Records from a data source

╭──

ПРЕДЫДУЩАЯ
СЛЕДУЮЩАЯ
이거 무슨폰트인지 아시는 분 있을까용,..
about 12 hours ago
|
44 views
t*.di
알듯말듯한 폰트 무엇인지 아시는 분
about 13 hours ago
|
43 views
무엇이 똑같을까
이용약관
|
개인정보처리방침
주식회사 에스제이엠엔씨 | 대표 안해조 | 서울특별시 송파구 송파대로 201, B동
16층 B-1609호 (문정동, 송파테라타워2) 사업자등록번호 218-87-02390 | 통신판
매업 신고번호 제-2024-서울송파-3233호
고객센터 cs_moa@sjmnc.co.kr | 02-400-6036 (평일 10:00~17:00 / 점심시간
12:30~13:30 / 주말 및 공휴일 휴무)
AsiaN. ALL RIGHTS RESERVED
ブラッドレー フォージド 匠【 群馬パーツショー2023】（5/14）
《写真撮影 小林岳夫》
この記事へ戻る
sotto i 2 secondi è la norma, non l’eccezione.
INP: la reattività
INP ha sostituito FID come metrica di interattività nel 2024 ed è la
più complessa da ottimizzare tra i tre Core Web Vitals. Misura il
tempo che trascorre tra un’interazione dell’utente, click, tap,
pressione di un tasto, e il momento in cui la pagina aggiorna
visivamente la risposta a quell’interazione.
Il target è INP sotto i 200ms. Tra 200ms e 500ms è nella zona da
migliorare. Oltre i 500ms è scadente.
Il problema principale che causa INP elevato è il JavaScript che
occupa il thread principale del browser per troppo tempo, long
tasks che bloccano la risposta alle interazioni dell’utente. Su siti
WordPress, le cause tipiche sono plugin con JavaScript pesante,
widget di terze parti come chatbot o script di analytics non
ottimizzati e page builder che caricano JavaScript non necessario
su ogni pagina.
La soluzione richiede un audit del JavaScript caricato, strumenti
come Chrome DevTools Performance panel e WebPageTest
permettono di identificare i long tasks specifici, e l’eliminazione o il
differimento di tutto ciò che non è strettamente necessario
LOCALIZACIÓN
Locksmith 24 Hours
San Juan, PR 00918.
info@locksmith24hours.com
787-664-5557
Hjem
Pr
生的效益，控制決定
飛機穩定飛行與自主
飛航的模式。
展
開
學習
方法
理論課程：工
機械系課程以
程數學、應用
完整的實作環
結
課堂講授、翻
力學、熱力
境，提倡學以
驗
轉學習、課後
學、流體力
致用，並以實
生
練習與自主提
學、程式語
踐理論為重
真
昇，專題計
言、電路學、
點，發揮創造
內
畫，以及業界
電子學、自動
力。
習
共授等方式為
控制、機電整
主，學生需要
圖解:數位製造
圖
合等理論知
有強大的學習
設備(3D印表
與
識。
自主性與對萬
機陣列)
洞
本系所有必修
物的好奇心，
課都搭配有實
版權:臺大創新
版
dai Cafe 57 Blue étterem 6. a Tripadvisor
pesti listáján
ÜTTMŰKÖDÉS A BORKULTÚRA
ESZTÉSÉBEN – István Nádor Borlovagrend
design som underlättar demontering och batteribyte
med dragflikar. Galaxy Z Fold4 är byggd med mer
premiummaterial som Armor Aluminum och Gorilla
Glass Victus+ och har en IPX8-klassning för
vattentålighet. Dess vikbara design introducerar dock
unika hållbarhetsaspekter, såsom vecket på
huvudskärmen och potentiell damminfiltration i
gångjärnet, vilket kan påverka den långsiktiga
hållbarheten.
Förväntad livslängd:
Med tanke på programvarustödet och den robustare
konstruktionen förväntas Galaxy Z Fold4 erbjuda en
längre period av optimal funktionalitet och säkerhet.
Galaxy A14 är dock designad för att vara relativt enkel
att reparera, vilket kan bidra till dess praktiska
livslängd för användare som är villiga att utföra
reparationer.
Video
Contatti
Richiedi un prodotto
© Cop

╰──

EXERCISE PROMPT – Reproduce every line from the start of the data down to the line that contains "12:30~13:30 / 주말 및 공휴일 휴무)", with that line included.

OUTPUT FOR THIS TASK –
ПРЕДЫДУЩАЯ
СЛЕДУЮЩАЯ
이거 무슨폰트인지 아시는 분 있을까용,..
about 12 hours ago
|
44 views
t*.di
알듯말듯한 폰트 무엇인지 아시는 분
about 13 hours ago
|
43 views
무엇이 똑같을까
이용약관
|
개인정보처리방침
주식회사 에스제이엠엔씨 | 대표 안해조 | 서울특별시 송파구 송파대로 201, B동
16층 B-1609호 (문정동, 송파테라타워2) 사업자등록번호 218-87-02390 | 통신판
매업 신고번호 제-2024-서울송파-3233호
고객센터 cs_moa@sjmnc.co.kr | 02-400-6036 (평일 10:00~17:00 / 점심시간
12:30~13:30 / 주말 및 공휴일 휴무)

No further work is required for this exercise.